* WHAT YOU SHOULD DO
Return each line in the records below that includes "elbow".

* Images with bounding boxes
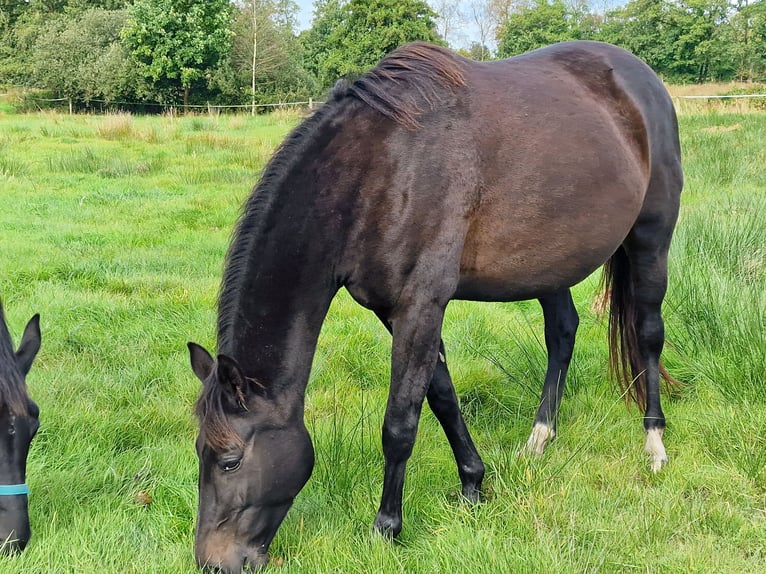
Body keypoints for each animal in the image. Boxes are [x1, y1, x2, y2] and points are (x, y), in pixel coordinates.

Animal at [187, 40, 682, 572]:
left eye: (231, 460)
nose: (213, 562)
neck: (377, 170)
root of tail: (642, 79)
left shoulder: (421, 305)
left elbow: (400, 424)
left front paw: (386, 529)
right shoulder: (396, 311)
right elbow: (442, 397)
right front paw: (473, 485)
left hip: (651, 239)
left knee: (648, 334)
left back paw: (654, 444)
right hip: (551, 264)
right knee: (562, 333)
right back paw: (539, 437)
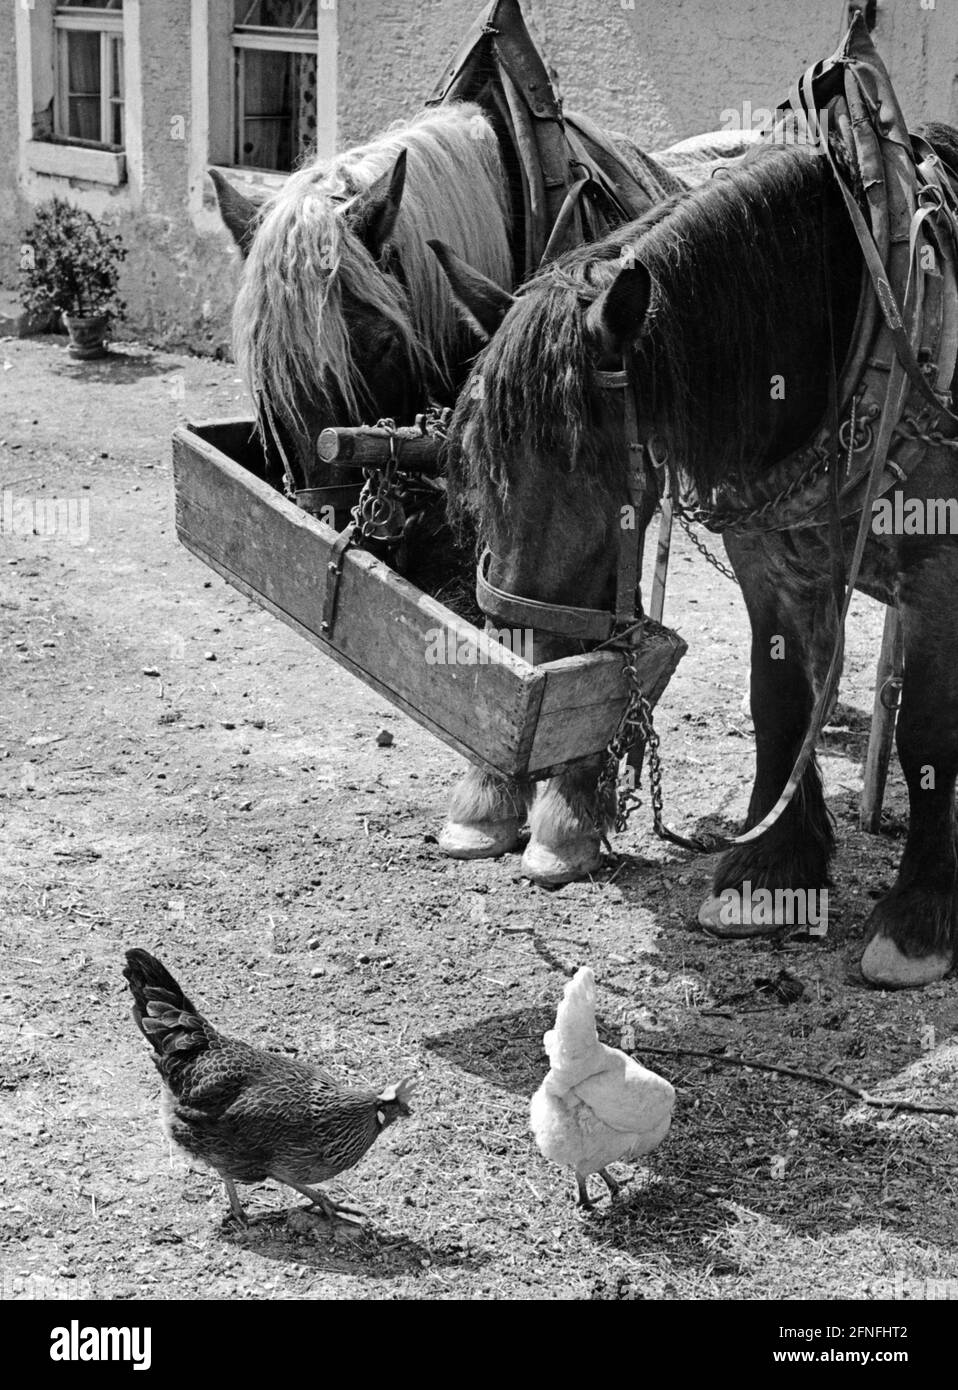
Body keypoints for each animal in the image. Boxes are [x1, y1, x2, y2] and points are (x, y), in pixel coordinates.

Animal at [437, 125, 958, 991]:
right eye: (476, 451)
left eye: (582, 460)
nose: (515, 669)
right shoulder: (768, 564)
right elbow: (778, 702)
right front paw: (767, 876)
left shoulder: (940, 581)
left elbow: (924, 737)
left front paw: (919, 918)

* OUTPUT OF THE TASK
left elbow: (400, 424)
right elbow: (442, 397)
right elbow: (778, 702)
left elbow: (924, 737)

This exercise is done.